Оля была девушка привлекательная: высокая, гибкая, с правильными чертами лица, на котором под тонкими бровями источали радость жизни большие зеленые глаза; длинные темные волосы доходили до талии. С ней было приятно и интересно общаться, и в своей студенческой компании она заслуженно считалась самой эрудированной.
Как-то раз отмечали день рождения дома у однокурсника, его родители на выходные укатили на дачу. В пяти комнатах без труда разместилась компания из восьми человек. После употребления приличного количества спиртного началась обычная тусовка: разговоры на высокие темы, танцы, покуривание травки. Двое из присутствовавших с Олей девушек уединились со своими парнями в свободных комнатах. Она танцевала по очереди с оставшимися кавалерами. Изрядно захмелев и от души веселясь, не заметила, как очутилась в спальне со студентом-физиком, который особенно рьяно пытался за ней ухаживать. В другое время и в другом месте Оля, не задумываясь, отшила бы его. Но тут была совсем другая ситуация, подогретая вином и водкой. Она позволила себя раздеть и уложить в кровать. А потом и большее. Осчастливленный студент-физик пробыл с ней довольно долго, а когда вспотевший и радостный вышел из спальни, то тут же поведал товарищам, что «девчонка класс!» и «готова к употреблению». Оля смутно воспринимала все последующее. Ребята из их компании по очереди входили в спальню, забирались к ней в постель и, получив свое, выходили. Очнувшись утром с невероятной головной болью, она ощутила в себе и другую, странную и неприятную боль. Странным было и другое: одежда ее была разбросана по всей комнате, а она лежала в чужой кровати совершенно голая. Кто ее раздевал? Или она сама? Посмотрев на смятую простыню, Оля ужаснулась… и все поняла. Мечты о священном таинстве первой брачной ночи разбились в пух и прах, их словно облили грязными помоями. Чуть позже прояснилась память, и она начала собирать воедино отрывки того, что могла вспомнить. От этого ей не стало легче. Ее поимели, в самом прямом смысле, по меньшей мере пятеро. А этот очкарик-физик был первым.

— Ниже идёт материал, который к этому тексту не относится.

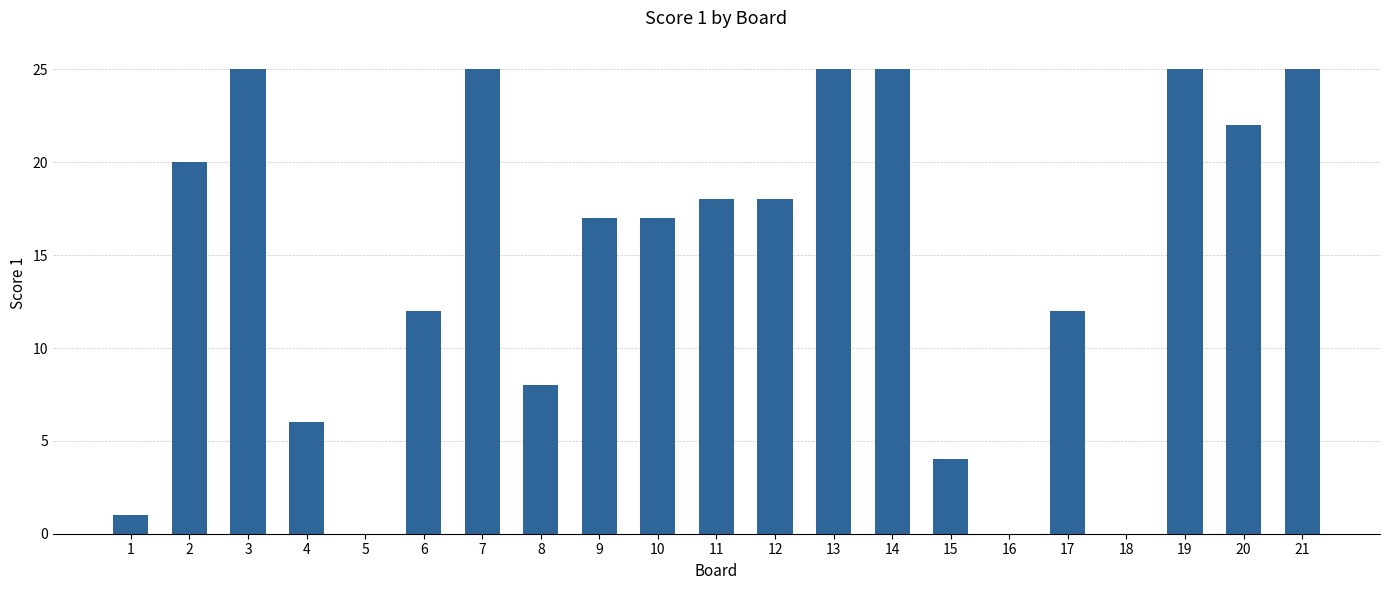

Reading right to left, transcribe all the data shown in this chart.

21=25	20=22	19=25	18=0	17=12	16=0	15=4	14=25	13=25	12=18	11=18	10=17	9=17	8=8	7=25	6=12	5=0	4=6	3=25	2=20	1=1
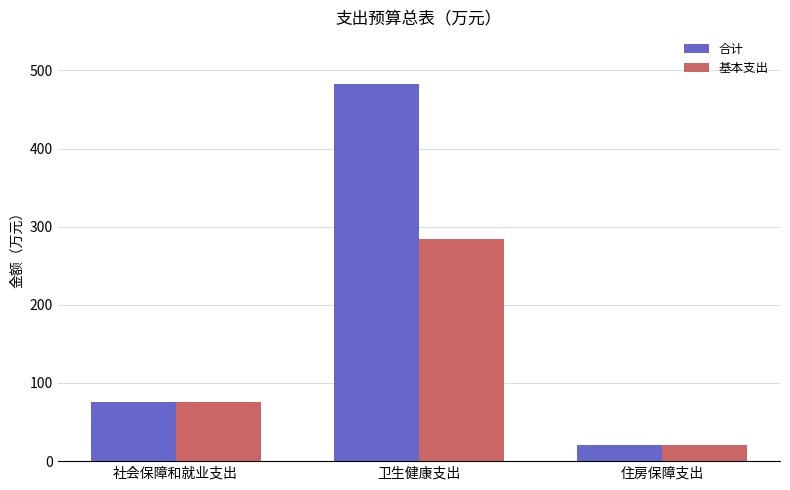

Which series has the largest range (max minus min)?

合计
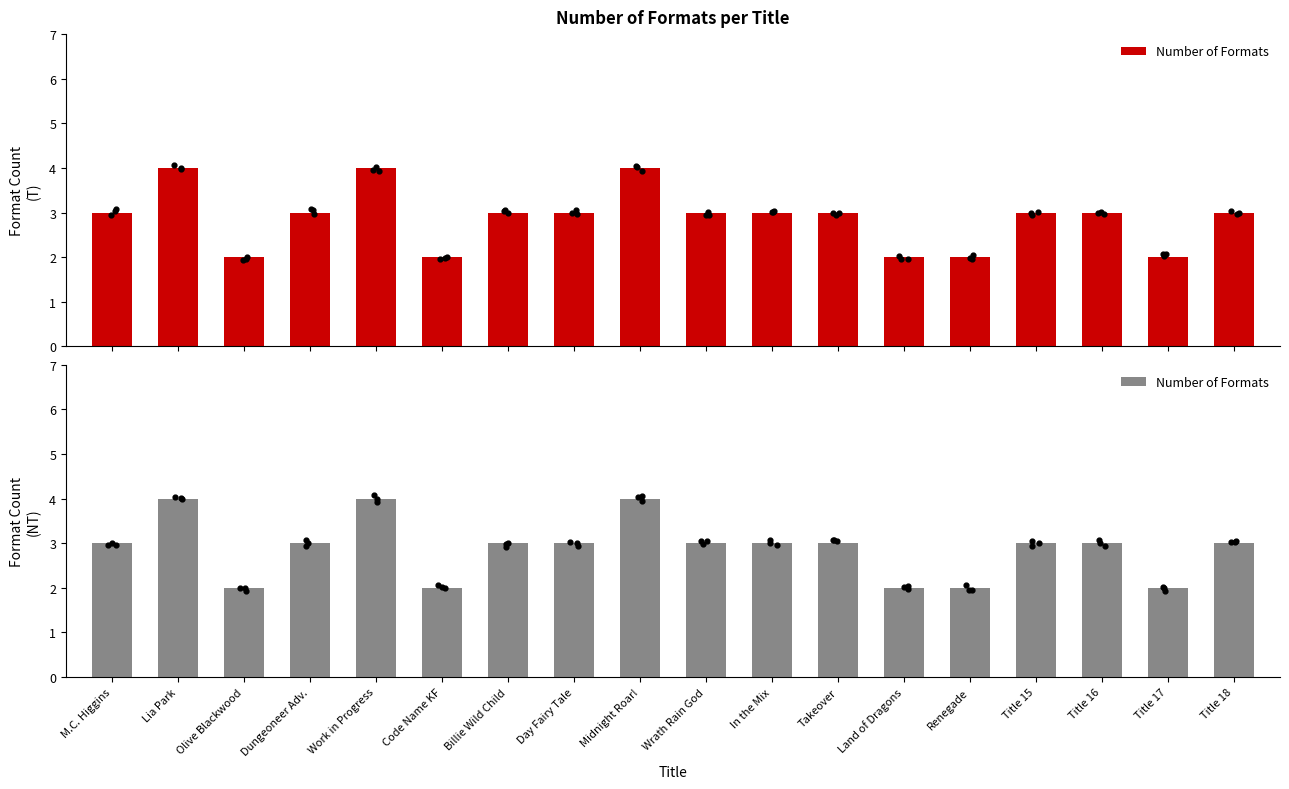

What is the ratio of the value at Dungeoneer Adv. to the value at Day Fairy Tale?

1.0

Олю душили слезы обиды и злости. Она не выходила из своей спальни три дня. А когда слез больше не осталось и их место заняла жгучая ненависть, она вышла к родителям и все им выложила. Папа пришел в ярость. Мама разрыдалась. А Оленька клятвенно пообещала взяться с этого дня за ум. Свое обещание она выполнила. Исполнил свои угрозы и папа, на что Оленька и рассчитывала. Использовав свое влияние и связи, он добился того, что все пятеро расстались с университетом. Оля ликовала: она была отмщена. Ни тогда, ни много позже она не задумывалась над тем, что сама дала повод парням так с ней обойтись. Она старательно стерла из собственной памяти те картины, где студент-физик стоял перед ней на коленях и умолял подарить маленький кусочек счастья. Ей было весело. И интересно. Даже тогда, когда к ней, сменяя друг друга, ложились другие. Они занимались с ней тем, что было для нее неисследованной областью жизни, а Оленька с детства была любознательной. К тому же ребята уже имели некоторый опыт, а она еще нет. А то, что похмельное утро принесло здравое осознание случившегося, так чья в том вина? Она не кричала, не звала на помощь. Она даже не сопротивлялась, а с готовностью раскрывала для каждого из пятерых свои объятия и отдавалась, не задумываясь о последствиях. Как не могли себе вообразить последствия той бурной ночи и те бедолаги-студенты, что получили от красавицы Оленьки Портнянской каждый свой «кусочек счастья». В ее понимании — по заслугам. В их понимании… Ей на их точку зрения было глубоко плевать.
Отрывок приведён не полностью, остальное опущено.